The growing discontent of the people was further aggravated by two measures in particular, namely the Land Revenue Settlements of James Thomson and others and The Annexation Of Avadh by Dalhousie. These actions made the union of civil rebellion and military revolt inevitable. The former measure created a class of dispossessed nobles and landlords and the dissolution of the kingdom of Avadh gave a rude shock to the Indian soldiers in the Bengal Army who were recruited mostly from that area. The power of the Company had been rendered strong by the service of the sepoys and then utilized to overthrow their king. This created a rebellious mood which was so clearly in evidence in the feelings of the sepoys during the Revolt of 1857.


The Discontent Of The Sepoys could be attributed either to an impolitic or unjust cutting of pay or an interference with the religious beliefs of the soldiers. The most singular episode of the sepoy revolt having a definite bearing on the future is the mutiny which took place at Barrackpore in 1824. The 47the Native Infantry refused to embark for Burma unless the government allowed two rupees to each soldier per month as traveling expense. They were ordered to communicate their willingness to march on pain of death. On November 2 they mustered as usual when on their refusal to obey the command, Sir Edward Paget, Commander-in-Chief, gave orders to fire. In a moment, grape shot and cannot bullets rained upon them.

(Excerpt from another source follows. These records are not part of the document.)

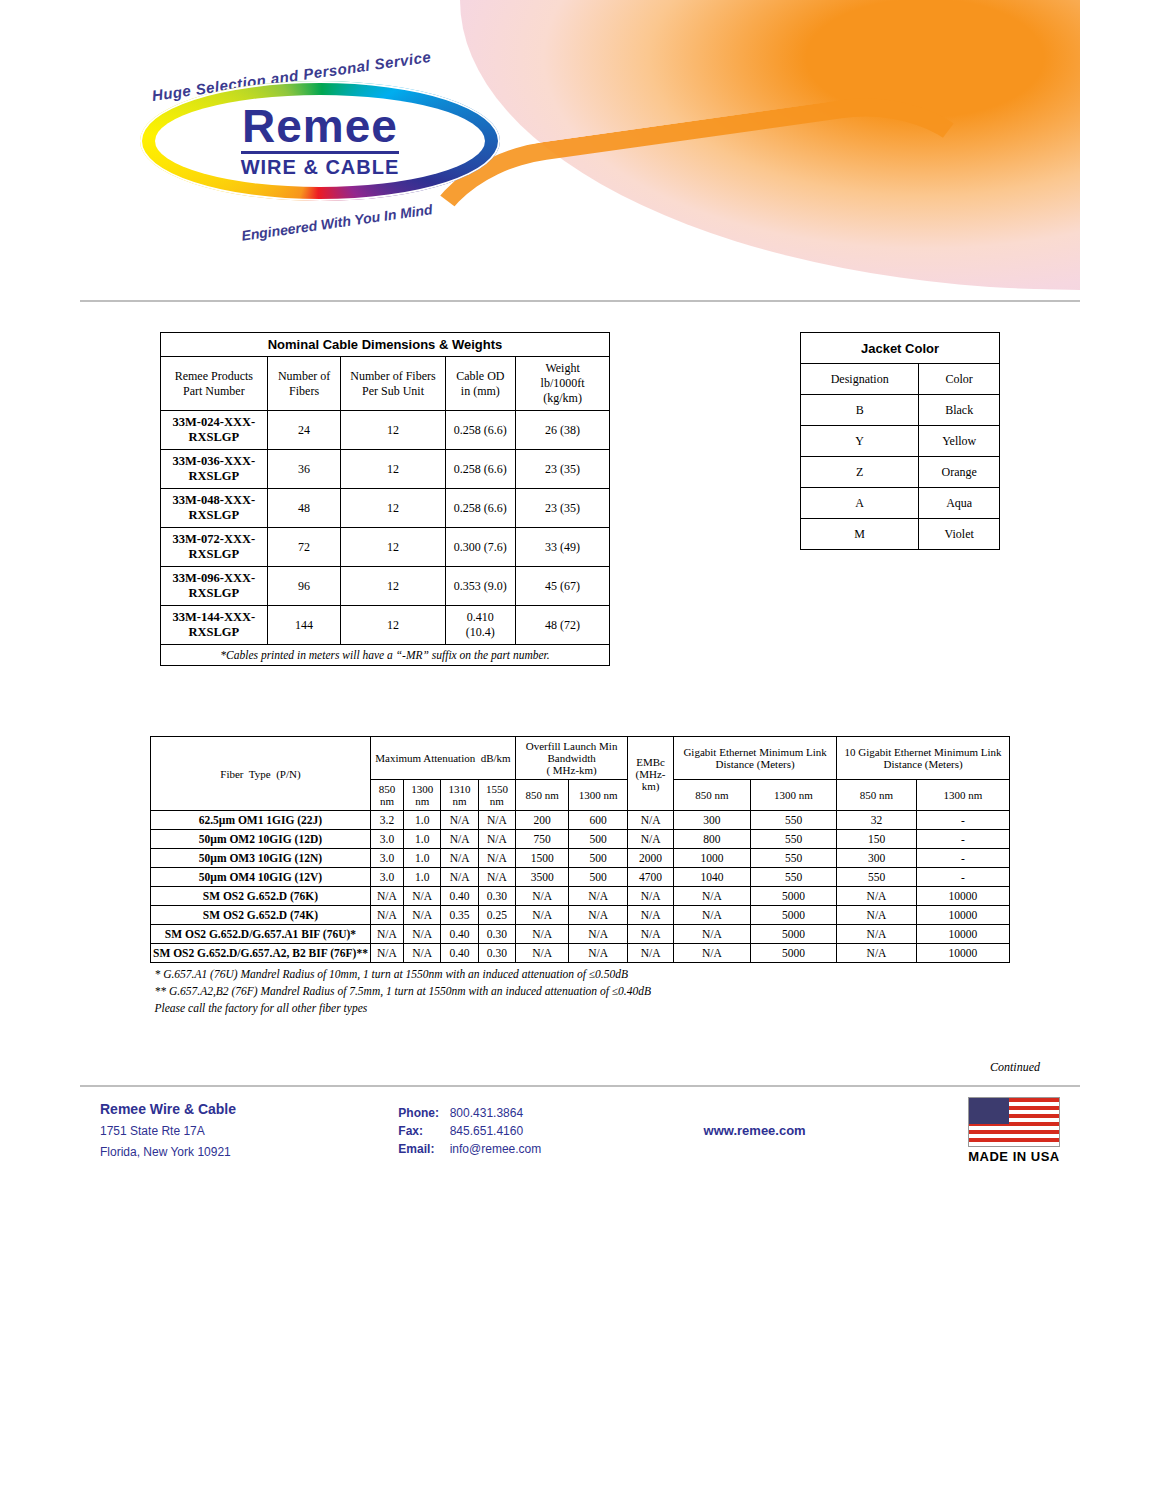Huge Selection and Personal Service
Remee
WIRE & CABLE
Engineered With You In Mind
| Nominal Cable Dimensions & Weights |
| Remee Products Part Number | Number of Fibers | Number of Fibers Per Sub Unit | Cable OD in (mm) | Weight lb/1000ft (kg/km) |
| 33M-024-XXX-RXSLGP | 24 | 12 | 0.258 (6.6) | 26 (38) |
| 33M-036-XXX-RXSLGP | 36 | 12 | 0.258 (6.6) | 23 (35) |
| 33M-048-XXX-RXSLGP | 48 | 12 | 0.258 (6.6) | 23 (35) |
| 33M-072-XXX-RXSLGP | 72 | 12 | 0.300 (7.6) | 33 (49) |
| 33M-096-XXX-RXSLGP | 96 | 12 | 0.353 (9.0) | 45 (67) |
| 33M-144-XXX-RXSLGP | 144 | 12 | 0.410 (10.4) | 48 (72) |
| *Cables printed in meters will have a “-MR” suffix on the part number. |
| Jacket Color |
| Designation | Color |
| B | Black |
| Y | Yellow |
| Z | Orange |
| A | Aqua |
| M | Violet |
| Fiber Type (P/N) | Maximum Attenuation dB/km | Overfill Launch Min Bandwidth ( MHz-km) | EMBc (MHz-km) | Gigabit Ethernet Minimum Link Distance (Meters) | 10 Gigabit Ethernet Minimum Link Distance (Meters) |
| --- | --- | --- | --- | --- | --- |
| 850 nm | 1300 nm | 1310 nm | 1550 nm | 850 nm | 1300 nm | 850 nm | 1300 nm | 850 nm | 1300 nm |
| 62.5µm OM1 1GIG (22J) | 3.2 | 1.0 | N/A | N/A | 200 | 600 | N/A | 300 | 550 | 32 | - |
| 50µm OM2 10GIG (12D) | 3.0 | 1.0 | N/A | N/A | 750 | 500 | N/A | 800 | 550 | 150 | - |
| 50µm OM3 10GIG (12N) | 3.0 | 1.0 | N/A | N/A | 1500 | 500 | 2000 | 1000 | 550 | 300 | - |
| 50µm OM4 10GIG (12V) | 3.0 | 1.0 | N/A | N/A | 3500 | 500 | 4700 | 1040 | 550 | 550 | - |
| SM OS2 G.652.D (76K) | N/A | N/A | 0.40 | 0.30 | N/A | N/A | N/A | N/A | 5000 | N/A | 10000 |
| SM OS2 G.652.D (74K) | N/A | N/A | 0.35 | 0.25 | N/A | N/A | N/A | N/A | 5000 | N/A | 10000 |
| SM OS2 G.652.D/G.657.A1 BIF (76U)* | N/A | N/A | 0.40 | 0.30 | N/A | N/A | N/A | N/A | 5000 | N/A | 10000 |
| SM OS2 G.652.D/G.657.A2, B2 BIF (76F)** | N/A | N/A | 0.40 | 0.30 | N/A | N/A | N/A | N/A | 5000 | N/A | 10000 |
| * G.657.A1 (76U) Mandrel Radius of 10mm, 1 turn at 1550nm with an induced attenuation of ≤0.50dB |
| ** G.657.A2,B2 (76F) Mandrel Radius of 7.5mm, 1 turn at 1550nm with an induced attenuation of ≤0.40dB |
| Please call the factory for all other fiber types |
Continued
Remee Wire & Cable
1751 State Rte 17A
Florida, New York 10921
Phone: 800.431.3864
Fax: 845.651.4160
Email: info@remee.com
www.remee.com
MADE IN USA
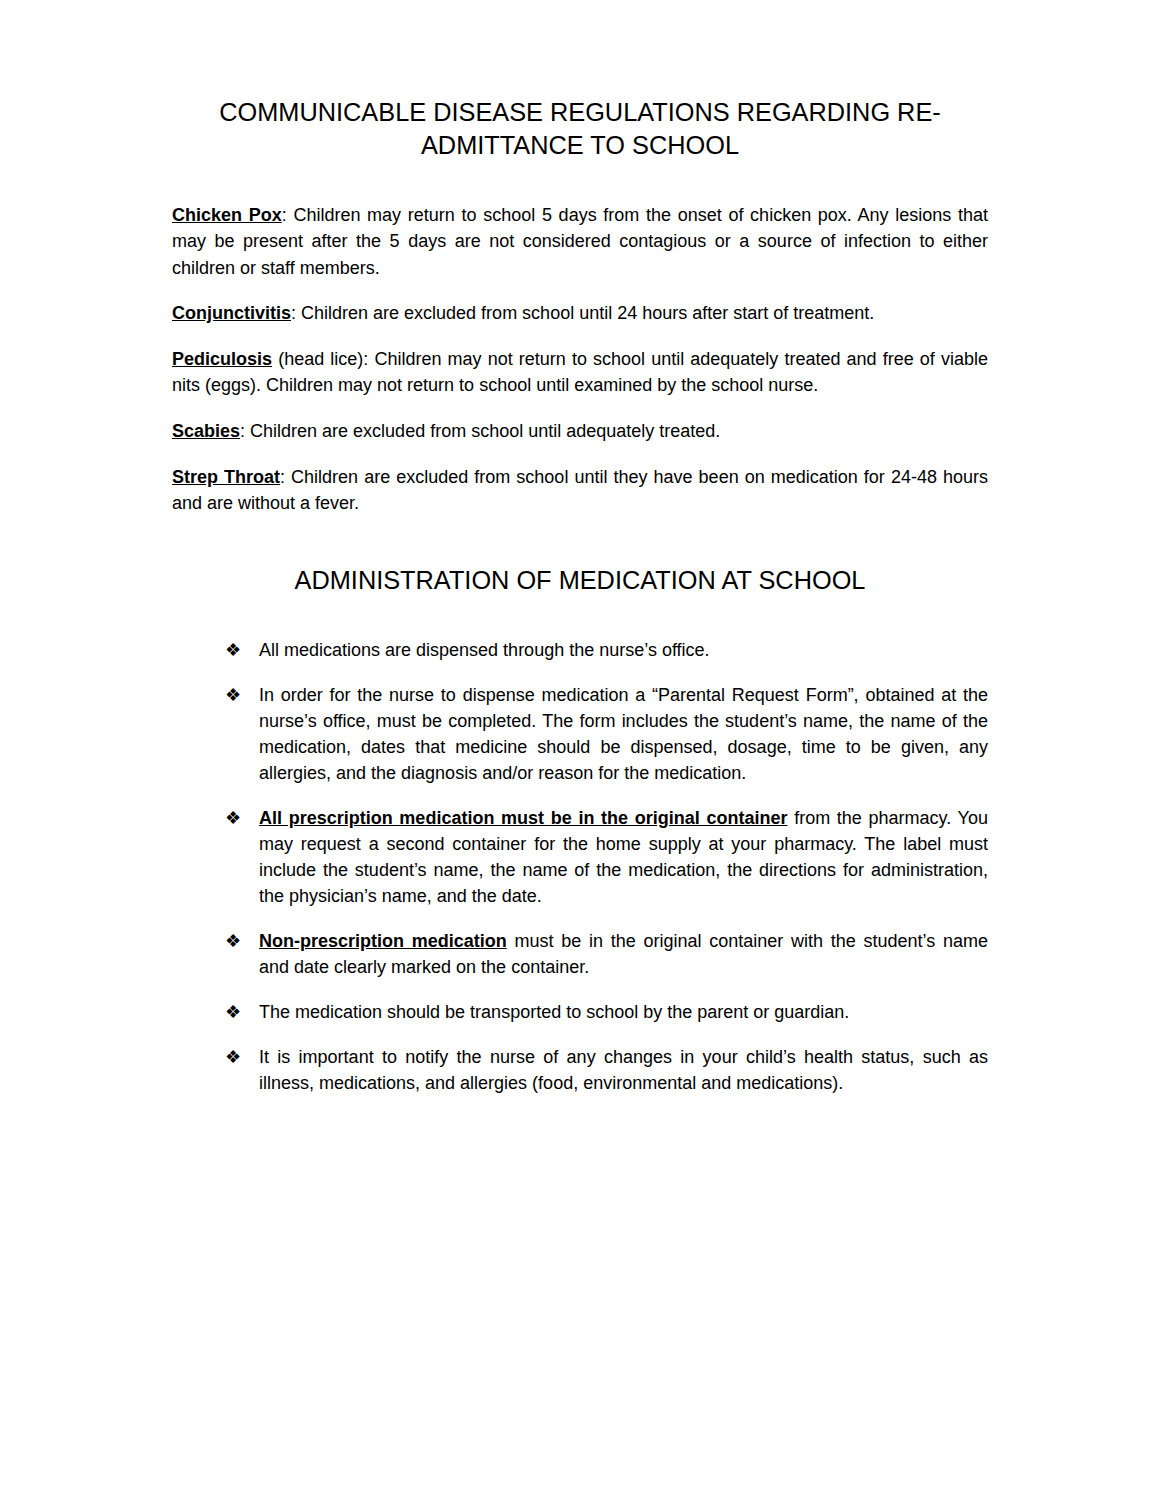COMMUNICABLE DISEASE REGULATIONS REGARDING RE-ADMITTANCE TO SCHOOL
Chicken Pox: Children may return to school 5 days from the onset of chicken pox. Any lesions that may be present after the 5 days are not considered contagious or a source of infection to either children or staff members.
Conjunctivitis: Children are excluded from school until 24 hours after start of treatment.
Pediculosis (head lice): Children may not return to school until adequately treated and free of viable nits (eggs). Children may not return to school until examined by the school nurse.
Scabies: Children are excluded from school until adequately treated.
Strep Throat: Children are excluded from school until they have been on medication for 24-48 hours and are without a fever.
ADMINISTRATION OF MEDICATION AT SCHOOL
All medications are dispensed through the nurse’s office.
In order for the nurse to dispense medication a “Parental Request Form”, obtained at the nurse’s office, must be completed. The form includes the student’s name, the name of the medication, dates that medicine should be dispensed, dosage, time to be given, any allergies, and the diagnosis and/or reason for the medication.
All prescription medication must be in the original container from the pharmacy. You may request a second container for the home supply at your pharmacy. The label must include the student’s name, the name of the medication, the directions for administration, the physician’s name, and the date.
Non-prescription medication must be in the original container with the student’s name and date clearly marked on the container.
The medication should be transported to school by the parent or guardian.
It is important to notify the nurse of any changes in your child’s health status, such as illness, medications, and allergies (food, environmental and medications).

This military revolt was a disastrous event remotely forecasting the spirit of 1857. Barrackpore thus became the historic site where so many sepoys had died. many other similar rebellions took place after that, exhibiting the same motivations and feelings and showing that a revolt became a mere question of time and opportunity. It will therefore, be realized that the earlier disturbances both civil and military formed the background and culminated in the Revolt of 1857.